Daily Telegraph'ın başlığı, "Papa Müslümanların öfkesini yatıştırmaya çalıştı" şeklinde. 16. Benediktus'un diyalog çağrısı yaptığını, ancak Diyanet İşleri Başkanı Ali Bardakoğlu tarafından, daha önceki sözleri nedeniyle 'azarlandığını' belirten gazete şöyle devam ediyor:
"Bardakoğlu İslam'ın engin hoşgörüsünden sözedip, İslam'ın şiddete eğilimli bir din olduğunu savunanların, aşırı uçların öfkesine yeni gerekçeler sağlamaktan öteye geçemeyeceğini söylediğinde, Papa'nın rahatsız olduğu görüldü.
"Vatikan ise bu hamlenin etkilerini hafifletmek istercesine, Bardakoğlu'nun yapıcı ve saygılı davrandığı, ortada bir anlaşmazlık bulunmadığı şeklinde bir açıklama yaptı. Vatikan ayrıca, Papa'ın bu ziyaret ile, daha önceki açıklamalarının yarattığı hasarı tamir etmeyi amaçladığını da açıkça dile getirdi.
Papa'nın ziyaretine iki tam sayfa ayıran Independent, 16. Benediktus'un Ankara temaslarının ayrıntılı bir analizine yer vermiş. Papa'nın burada ciddi bir emrivaki ile karşılaştığının altını çizen gazete, Vatikan'ın buna ustalıklı bir manevra ile karşılık verdiğini vurguluyor.

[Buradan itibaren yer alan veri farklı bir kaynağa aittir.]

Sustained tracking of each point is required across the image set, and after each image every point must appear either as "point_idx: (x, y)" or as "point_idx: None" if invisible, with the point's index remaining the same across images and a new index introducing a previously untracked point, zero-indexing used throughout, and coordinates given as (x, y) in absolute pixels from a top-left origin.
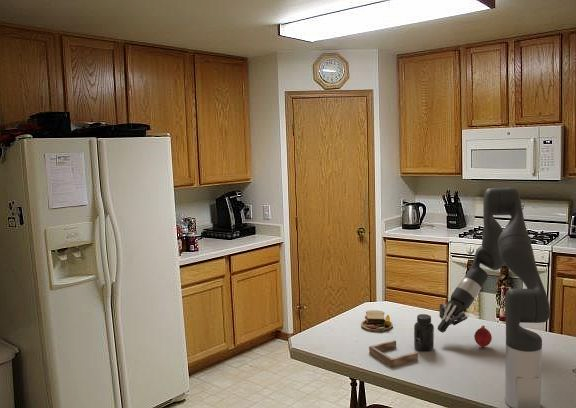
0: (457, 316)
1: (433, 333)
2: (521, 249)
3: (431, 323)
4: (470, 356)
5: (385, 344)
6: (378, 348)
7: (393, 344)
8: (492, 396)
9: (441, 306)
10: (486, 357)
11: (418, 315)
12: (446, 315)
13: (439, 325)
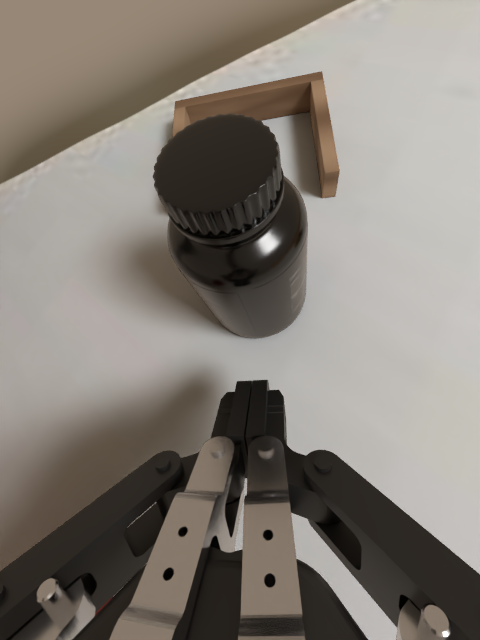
0: (80, 534)
1: (192, 286)
2: None
3: (202, 258)
4: (72, 430)
5: (317, 130)
6: (313, 114)
7: (322, 172)
8: None
9: (476, 618)
10: (17, 495)
11: (257, 127)
12: (249, 493)
13: (264, 396)
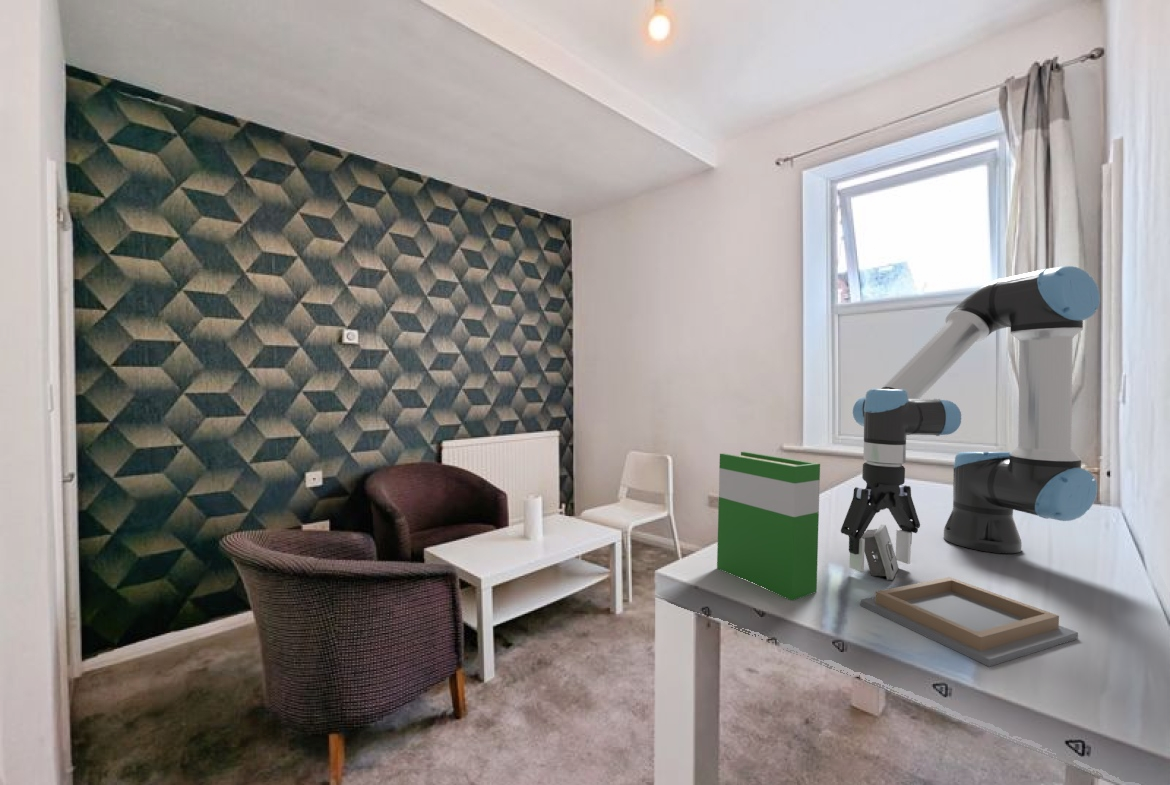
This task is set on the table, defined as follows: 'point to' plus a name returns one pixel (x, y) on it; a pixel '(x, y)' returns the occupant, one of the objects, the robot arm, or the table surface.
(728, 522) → the green open box
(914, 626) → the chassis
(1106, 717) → the table surface
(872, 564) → the electrical switch
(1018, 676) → the table surface
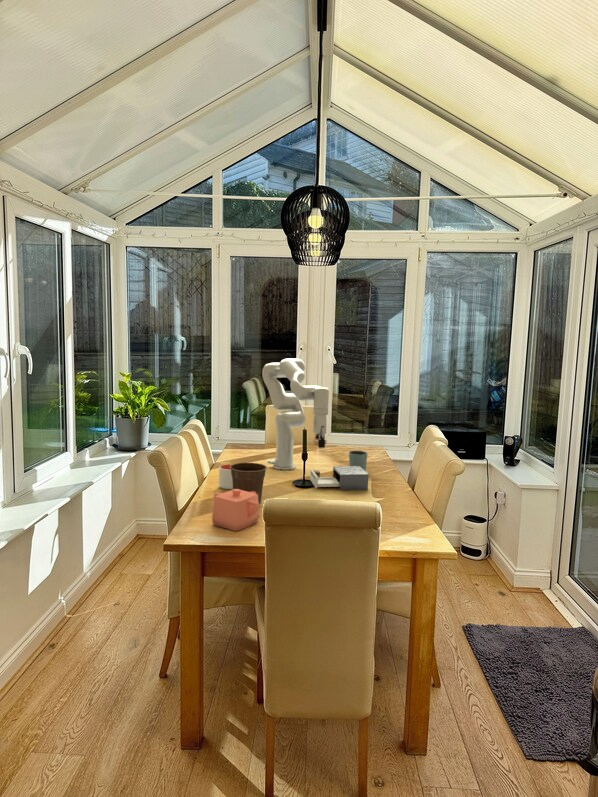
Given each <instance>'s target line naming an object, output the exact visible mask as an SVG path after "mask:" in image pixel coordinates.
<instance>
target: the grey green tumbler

"Türkiye Başbakanı Recep Tayyip Erdoğan Papa ile görüşmesinden sonra yaptığı açıklamada, kendisinden Türkiye'nin Avrupa Birliği'ne girme çabalarına destek vermesini istediğini duyurdu.
"Oysa herkes biliyordu ki Papa, henüz Kardinal Joseph Ratzinger olduğu günlerde, Müslüman olması Hristiyan Avrupa ile tezat oluşturduğundan, Türkiye'nin üyeliğine şiddetle karşı olduğunu açıklamıştı.
"Buna rağmen Başbakan, 'Peki Papa bu konuda yardım edecek mi?' sorusunu havada kaptı ve 'Evet' dedi. Peki Papa gerçekten böyle mi demişti? Hazırlıksız yakalanan Vatikan'ın, kendi açıklamasını hazırlaması üç saat sürdü.
"Sonunda sözcüsü şu açıklamayı yaptı; 'Papa'nın bu konuda devreye girecek ne gücü, ne de siyasi görevi vardır. Ancak kendisi buna olumlu bakıyor ve Türkiye'nin ortak değerler temelinde Avrupa Birliği'nde yer alması için diyaloğu destekliyor.'
"Bu yanıt, Papa'yı daha önce dile getirdiği görüşlere ters düşmekten kurtararak, her iki şekilde de yorumlanabilecek bir belirsizlik doğurdu."
Independent, Papa'nın Diyanet İşleri Başkanı Ali Bardakoğlu'nun sözleri karşısında da yanıt vermemeyi, diplomatik bir üslup takınmayı tercih ettiğine dikkat çekiyor ve gezinin ilk gününde korkulanın olmadığı sonucuna varıyor.
Gazete, ziyaretin devamına ilişkin ise şu satırlara yer vermiş:
"Paranoyaklar ve tetik şeklinde kıvrılmış parmakları seğirenler, Papa'nın önümüzdeki üç günde neler yapacağı konusunda diken üstünde olacaklar.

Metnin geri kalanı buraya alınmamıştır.